SNFC operates in three segments: Life Insurance, Mortgages, and Cemeteries/Mortuaries. At Funeral Director Daily we are most concerned with how the Cemeteries/Mortuaries division operates and they do break out revenues and earnings for that group. For 2018, their Cemeteries/Mortuaries division revenue increased to $16.4 million from $13.3 million in 2017 and earnings before taxes increased to $3.9 million in 2018 from $1.67 million in 2017. President and CEO Scott Quist commented, “On the brighter side our life segment and Memorial segment revenues showed good revenue growth and excellent profitability growth.”
The $21.68 million after-tax profit is the best in the company’s 53 year history according to the article. CEO Quist mentioned in the earnings report that stockholders equity has grown on an average of 14.4% per year on a compound basis over the past 5 years.
Security National Financial Corporation owns funeral homes and cemeteries in Utah and California.
Funeral Director Daily take: Like many other public companies that operate in the death care space, I do own stock in this company. It is a small public company with a market valuation of less than $80 million. However, I have been very impressed with their operations.
For the past couple of years they have been voted “Best Funeral Homes” in Utah by consumers.

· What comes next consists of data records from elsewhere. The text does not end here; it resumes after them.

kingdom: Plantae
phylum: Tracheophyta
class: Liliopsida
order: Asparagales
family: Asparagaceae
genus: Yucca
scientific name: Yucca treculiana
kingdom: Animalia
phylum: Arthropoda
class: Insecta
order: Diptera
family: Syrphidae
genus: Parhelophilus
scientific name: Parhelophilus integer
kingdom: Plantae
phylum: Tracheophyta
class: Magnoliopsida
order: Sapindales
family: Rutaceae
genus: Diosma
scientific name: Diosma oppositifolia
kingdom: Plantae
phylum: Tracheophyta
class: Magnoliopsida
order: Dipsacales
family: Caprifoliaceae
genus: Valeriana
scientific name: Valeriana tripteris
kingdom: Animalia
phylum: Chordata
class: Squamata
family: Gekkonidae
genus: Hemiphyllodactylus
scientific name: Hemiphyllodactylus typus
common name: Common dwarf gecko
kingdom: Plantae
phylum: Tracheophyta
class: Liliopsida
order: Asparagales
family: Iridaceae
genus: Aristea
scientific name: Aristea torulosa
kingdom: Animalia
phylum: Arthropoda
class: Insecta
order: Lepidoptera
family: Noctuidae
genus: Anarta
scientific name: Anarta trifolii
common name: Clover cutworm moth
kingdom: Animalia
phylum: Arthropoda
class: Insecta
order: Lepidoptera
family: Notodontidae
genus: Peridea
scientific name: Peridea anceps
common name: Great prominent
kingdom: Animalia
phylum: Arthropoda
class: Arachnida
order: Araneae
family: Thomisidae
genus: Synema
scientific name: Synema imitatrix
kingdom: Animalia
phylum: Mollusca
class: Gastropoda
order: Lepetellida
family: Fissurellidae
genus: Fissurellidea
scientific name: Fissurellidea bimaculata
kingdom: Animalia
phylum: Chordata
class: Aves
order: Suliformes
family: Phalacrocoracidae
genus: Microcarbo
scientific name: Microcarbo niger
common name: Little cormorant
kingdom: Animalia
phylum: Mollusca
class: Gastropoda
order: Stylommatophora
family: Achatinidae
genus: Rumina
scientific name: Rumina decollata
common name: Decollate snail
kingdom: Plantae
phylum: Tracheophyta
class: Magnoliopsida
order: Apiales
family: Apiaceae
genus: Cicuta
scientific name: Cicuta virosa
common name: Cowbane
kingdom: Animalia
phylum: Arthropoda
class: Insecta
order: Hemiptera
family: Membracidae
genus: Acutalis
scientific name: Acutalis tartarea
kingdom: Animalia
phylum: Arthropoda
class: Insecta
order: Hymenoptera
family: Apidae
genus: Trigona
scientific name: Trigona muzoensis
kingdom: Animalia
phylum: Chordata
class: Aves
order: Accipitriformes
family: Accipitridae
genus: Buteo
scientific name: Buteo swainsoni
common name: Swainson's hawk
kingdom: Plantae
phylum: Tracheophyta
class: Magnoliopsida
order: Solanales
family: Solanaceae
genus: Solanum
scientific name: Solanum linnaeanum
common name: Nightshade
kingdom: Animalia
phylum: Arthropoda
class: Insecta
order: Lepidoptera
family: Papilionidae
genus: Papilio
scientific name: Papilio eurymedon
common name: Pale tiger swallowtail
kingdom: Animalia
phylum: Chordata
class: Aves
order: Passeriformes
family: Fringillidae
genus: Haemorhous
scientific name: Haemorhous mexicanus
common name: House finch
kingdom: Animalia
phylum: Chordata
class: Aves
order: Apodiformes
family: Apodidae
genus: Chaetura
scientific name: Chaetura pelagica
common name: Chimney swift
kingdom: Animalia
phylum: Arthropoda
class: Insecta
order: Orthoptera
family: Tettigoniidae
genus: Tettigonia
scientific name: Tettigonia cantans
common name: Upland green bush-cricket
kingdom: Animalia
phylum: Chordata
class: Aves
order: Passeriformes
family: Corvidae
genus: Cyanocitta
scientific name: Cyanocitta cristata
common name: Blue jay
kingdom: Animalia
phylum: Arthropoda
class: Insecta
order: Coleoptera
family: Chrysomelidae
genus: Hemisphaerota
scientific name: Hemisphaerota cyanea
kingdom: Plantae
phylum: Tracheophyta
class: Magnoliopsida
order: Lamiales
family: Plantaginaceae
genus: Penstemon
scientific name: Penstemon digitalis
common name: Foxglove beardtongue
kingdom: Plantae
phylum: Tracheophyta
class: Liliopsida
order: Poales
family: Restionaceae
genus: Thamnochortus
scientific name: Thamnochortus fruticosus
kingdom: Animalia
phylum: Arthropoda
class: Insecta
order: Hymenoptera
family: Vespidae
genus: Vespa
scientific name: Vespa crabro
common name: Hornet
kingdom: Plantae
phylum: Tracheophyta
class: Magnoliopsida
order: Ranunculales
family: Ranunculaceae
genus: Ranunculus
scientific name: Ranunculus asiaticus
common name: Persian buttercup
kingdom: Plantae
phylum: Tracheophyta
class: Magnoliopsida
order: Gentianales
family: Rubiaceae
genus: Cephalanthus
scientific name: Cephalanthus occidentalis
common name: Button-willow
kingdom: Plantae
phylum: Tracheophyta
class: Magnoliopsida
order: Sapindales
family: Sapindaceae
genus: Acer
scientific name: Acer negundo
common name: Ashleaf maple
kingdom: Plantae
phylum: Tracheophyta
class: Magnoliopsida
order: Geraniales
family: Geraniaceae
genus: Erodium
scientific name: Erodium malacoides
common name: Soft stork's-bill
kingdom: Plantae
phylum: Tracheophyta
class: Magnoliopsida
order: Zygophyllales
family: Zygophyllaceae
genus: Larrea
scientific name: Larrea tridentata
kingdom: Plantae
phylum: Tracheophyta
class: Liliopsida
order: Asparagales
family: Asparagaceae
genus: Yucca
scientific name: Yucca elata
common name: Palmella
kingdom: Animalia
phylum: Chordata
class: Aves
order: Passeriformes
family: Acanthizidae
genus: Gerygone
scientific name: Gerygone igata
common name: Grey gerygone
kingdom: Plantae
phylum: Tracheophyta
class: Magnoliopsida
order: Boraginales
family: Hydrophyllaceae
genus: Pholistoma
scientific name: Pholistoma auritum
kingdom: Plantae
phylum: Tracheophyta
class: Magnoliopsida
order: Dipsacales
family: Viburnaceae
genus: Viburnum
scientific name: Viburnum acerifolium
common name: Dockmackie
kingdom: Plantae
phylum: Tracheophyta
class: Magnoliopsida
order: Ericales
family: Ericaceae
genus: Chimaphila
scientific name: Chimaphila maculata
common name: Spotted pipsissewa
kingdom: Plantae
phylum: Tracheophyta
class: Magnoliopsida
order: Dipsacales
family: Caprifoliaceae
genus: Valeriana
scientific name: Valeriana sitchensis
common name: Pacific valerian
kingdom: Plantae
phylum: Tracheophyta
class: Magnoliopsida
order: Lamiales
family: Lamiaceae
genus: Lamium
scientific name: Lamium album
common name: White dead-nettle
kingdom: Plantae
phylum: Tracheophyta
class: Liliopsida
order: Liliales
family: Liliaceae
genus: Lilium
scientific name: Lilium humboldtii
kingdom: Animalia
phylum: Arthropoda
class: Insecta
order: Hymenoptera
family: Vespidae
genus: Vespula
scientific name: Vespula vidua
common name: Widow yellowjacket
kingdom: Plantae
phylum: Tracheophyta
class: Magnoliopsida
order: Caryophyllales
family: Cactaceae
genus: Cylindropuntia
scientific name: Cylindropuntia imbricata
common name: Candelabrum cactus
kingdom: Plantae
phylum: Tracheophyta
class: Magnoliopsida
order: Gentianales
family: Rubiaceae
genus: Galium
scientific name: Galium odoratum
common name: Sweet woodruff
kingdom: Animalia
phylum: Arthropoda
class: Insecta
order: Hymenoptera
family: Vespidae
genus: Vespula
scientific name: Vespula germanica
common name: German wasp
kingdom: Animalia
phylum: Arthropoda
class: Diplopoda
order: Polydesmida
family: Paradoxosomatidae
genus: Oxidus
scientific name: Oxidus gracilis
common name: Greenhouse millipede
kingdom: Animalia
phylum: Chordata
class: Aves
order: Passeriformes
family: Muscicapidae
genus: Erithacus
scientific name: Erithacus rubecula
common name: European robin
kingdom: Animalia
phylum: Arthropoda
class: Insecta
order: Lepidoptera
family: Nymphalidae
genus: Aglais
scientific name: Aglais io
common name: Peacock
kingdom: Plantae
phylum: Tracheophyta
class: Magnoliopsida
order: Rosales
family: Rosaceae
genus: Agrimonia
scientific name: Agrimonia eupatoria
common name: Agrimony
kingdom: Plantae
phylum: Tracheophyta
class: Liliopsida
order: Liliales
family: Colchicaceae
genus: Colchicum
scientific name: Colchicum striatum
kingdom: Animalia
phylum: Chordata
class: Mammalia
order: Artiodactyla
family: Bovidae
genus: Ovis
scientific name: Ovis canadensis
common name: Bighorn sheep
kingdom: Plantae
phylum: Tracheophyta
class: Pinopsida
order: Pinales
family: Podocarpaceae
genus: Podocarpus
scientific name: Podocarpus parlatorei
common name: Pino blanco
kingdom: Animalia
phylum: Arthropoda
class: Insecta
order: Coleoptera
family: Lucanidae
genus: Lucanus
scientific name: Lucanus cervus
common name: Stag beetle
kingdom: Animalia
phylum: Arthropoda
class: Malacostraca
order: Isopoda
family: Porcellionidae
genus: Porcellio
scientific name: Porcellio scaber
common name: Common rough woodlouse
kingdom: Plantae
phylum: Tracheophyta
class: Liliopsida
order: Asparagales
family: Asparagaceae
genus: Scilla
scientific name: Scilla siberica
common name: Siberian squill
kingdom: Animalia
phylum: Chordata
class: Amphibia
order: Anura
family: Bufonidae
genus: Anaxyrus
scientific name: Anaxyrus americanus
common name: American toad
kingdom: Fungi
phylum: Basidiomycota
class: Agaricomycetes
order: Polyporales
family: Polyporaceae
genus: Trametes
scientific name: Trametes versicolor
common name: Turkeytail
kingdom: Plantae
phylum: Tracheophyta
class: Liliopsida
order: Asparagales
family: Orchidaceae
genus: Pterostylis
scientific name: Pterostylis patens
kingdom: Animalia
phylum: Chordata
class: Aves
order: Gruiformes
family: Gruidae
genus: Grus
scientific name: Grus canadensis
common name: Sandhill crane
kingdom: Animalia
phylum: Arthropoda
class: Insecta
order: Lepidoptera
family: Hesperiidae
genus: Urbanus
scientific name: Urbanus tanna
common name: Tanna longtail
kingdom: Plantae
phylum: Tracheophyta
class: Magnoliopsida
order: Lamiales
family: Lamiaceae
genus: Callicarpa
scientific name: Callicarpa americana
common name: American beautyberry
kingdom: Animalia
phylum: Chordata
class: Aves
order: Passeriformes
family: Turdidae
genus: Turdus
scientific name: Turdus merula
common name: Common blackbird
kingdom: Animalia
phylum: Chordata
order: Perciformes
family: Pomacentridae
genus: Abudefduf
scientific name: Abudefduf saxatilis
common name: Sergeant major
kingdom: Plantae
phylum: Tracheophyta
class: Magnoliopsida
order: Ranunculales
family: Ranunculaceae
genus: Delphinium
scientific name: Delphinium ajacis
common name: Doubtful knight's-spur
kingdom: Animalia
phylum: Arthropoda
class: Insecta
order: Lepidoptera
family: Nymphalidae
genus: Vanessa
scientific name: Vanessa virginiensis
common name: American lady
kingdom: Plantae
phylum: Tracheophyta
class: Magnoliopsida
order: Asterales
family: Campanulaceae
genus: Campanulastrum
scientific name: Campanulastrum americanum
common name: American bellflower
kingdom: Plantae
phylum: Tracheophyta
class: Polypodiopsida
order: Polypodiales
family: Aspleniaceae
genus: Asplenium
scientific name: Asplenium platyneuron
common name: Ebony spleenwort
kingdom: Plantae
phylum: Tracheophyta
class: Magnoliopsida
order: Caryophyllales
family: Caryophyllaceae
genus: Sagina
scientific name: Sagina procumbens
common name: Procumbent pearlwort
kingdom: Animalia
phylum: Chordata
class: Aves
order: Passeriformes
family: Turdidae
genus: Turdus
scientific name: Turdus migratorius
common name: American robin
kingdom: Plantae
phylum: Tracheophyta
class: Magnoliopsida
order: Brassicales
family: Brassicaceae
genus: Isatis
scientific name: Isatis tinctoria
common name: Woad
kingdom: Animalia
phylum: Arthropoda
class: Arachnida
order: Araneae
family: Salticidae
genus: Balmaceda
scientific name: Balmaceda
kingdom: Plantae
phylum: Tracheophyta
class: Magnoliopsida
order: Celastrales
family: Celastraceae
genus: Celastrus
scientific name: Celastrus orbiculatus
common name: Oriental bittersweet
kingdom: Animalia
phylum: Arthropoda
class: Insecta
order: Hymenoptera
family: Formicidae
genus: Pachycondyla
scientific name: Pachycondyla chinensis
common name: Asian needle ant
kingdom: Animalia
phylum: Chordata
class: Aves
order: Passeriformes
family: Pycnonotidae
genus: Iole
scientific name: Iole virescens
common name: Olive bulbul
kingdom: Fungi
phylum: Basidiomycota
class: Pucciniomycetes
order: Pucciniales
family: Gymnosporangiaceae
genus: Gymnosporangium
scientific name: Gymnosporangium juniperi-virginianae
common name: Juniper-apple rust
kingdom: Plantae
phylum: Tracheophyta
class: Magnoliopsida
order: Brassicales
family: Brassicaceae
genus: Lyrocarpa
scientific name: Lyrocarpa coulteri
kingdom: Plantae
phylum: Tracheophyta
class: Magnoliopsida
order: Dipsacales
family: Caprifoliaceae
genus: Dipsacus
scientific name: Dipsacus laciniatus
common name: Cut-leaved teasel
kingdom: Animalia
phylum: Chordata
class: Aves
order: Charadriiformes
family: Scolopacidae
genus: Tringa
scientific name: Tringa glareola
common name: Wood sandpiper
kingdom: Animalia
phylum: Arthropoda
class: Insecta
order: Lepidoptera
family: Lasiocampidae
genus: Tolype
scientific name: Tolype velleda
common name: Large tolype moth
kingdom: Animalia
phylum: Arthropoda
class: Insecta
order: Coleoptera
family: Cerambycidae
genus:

It appears to me that the Memorial segment is somewhat slow and methodical in their business, but they did announce a couple of acquisitions earlier in 2019. It is hard not to be impressed by their revenue growth (in the Memorial segment) of 23% last year and their before-tax earnings growth of (in the Memorial segment) of 133%.
The company’s earnings per share of $1.25 on an approximate $5 stock price leads to a Price/Earnings ratio of about 4. . . somewhat unheard of in public companies.